TASK OBJECTIVE. In the data below, one line contains "are either $0$" and a later one contains "There are many". Print both, with every line between them, exactly and alone.

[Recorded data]
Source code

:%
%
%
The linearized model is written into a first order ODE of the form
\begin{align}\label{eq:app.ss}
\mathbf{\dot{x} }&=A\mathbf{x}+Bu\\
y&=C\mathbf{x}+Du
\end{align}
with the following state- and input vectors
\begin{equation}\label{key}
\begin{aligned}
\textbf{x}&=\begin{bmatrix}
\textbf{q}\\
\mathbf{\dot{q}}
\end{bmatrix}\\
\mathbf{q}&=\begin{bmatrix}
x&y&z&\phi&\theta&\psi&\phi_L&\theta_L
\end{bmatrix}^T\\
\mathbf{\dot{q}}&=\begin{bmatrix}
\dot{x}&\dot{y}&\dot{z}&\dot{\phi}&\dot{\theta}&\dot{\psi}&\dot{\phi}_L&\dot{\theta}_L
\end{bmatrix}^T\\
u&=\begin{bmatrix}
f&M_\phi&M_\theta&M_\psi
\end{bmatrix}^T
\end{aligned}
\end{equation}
* * *
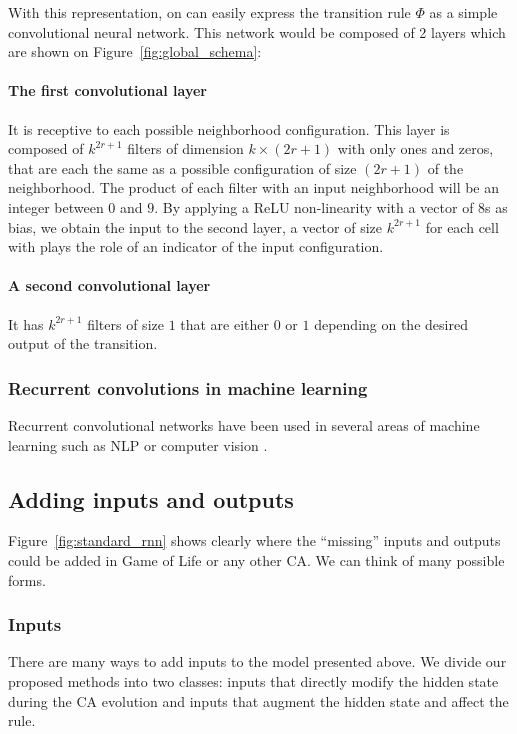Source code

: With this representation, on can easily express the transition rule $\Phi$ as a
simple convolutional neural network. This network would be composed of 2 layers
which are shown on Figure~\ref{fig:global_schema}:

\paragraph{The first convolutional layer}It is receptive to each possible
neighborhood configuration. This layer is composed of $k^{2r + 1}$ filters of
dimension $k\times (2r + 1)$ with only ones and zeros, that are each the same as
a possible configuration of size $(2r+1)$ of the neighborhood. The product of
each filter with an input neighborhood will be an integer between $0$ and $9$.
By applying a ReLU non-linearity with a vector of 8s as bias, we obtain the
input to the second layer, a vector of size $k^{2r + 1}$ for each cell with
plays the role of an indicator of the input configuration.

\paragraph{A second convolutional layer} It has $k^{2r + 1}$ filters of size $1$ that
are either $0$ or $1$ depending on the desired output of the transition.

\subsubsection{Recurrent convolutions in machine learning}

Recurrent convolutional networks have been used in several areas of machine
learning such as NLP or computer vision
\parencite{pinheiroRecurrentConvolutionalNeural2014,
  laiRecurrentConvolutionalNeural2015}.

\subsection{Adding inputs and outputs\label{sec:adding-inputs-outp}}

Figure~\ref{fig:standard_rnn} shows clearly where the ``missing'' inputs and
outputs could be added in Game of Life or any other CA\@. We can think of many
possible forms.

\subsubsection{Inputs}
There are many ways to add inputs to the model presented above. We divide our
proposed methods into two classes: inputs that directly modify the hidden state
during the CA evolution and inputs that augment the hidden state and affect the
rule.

RESULT OF THIS EXERCISE.
are either $0$ or $1$ depending on the desired output of the transition.

\subsubsection{Recurrent convolutions in machine learning}

Recurrent convolutional networks have been used in several areas of machine
learning such as NLP or computer vision
\parencite{pinheiroRecurrentConvolutionalNeural2014,
  laiRecurrentConvolutionalNeural2015}.

\subsection{Adding inputs and outputs\label{sec:adding-inputs-outp}}

Figure~\ref{fig:standard_rnn} shows clearly where the ``missing'' inputs and
outputs could be added in Game of Life or any other CA\@. We can think of many
possible forms.

\subsubsection{Inputs}
There are many ways to add inputs to the model presented above. We divide our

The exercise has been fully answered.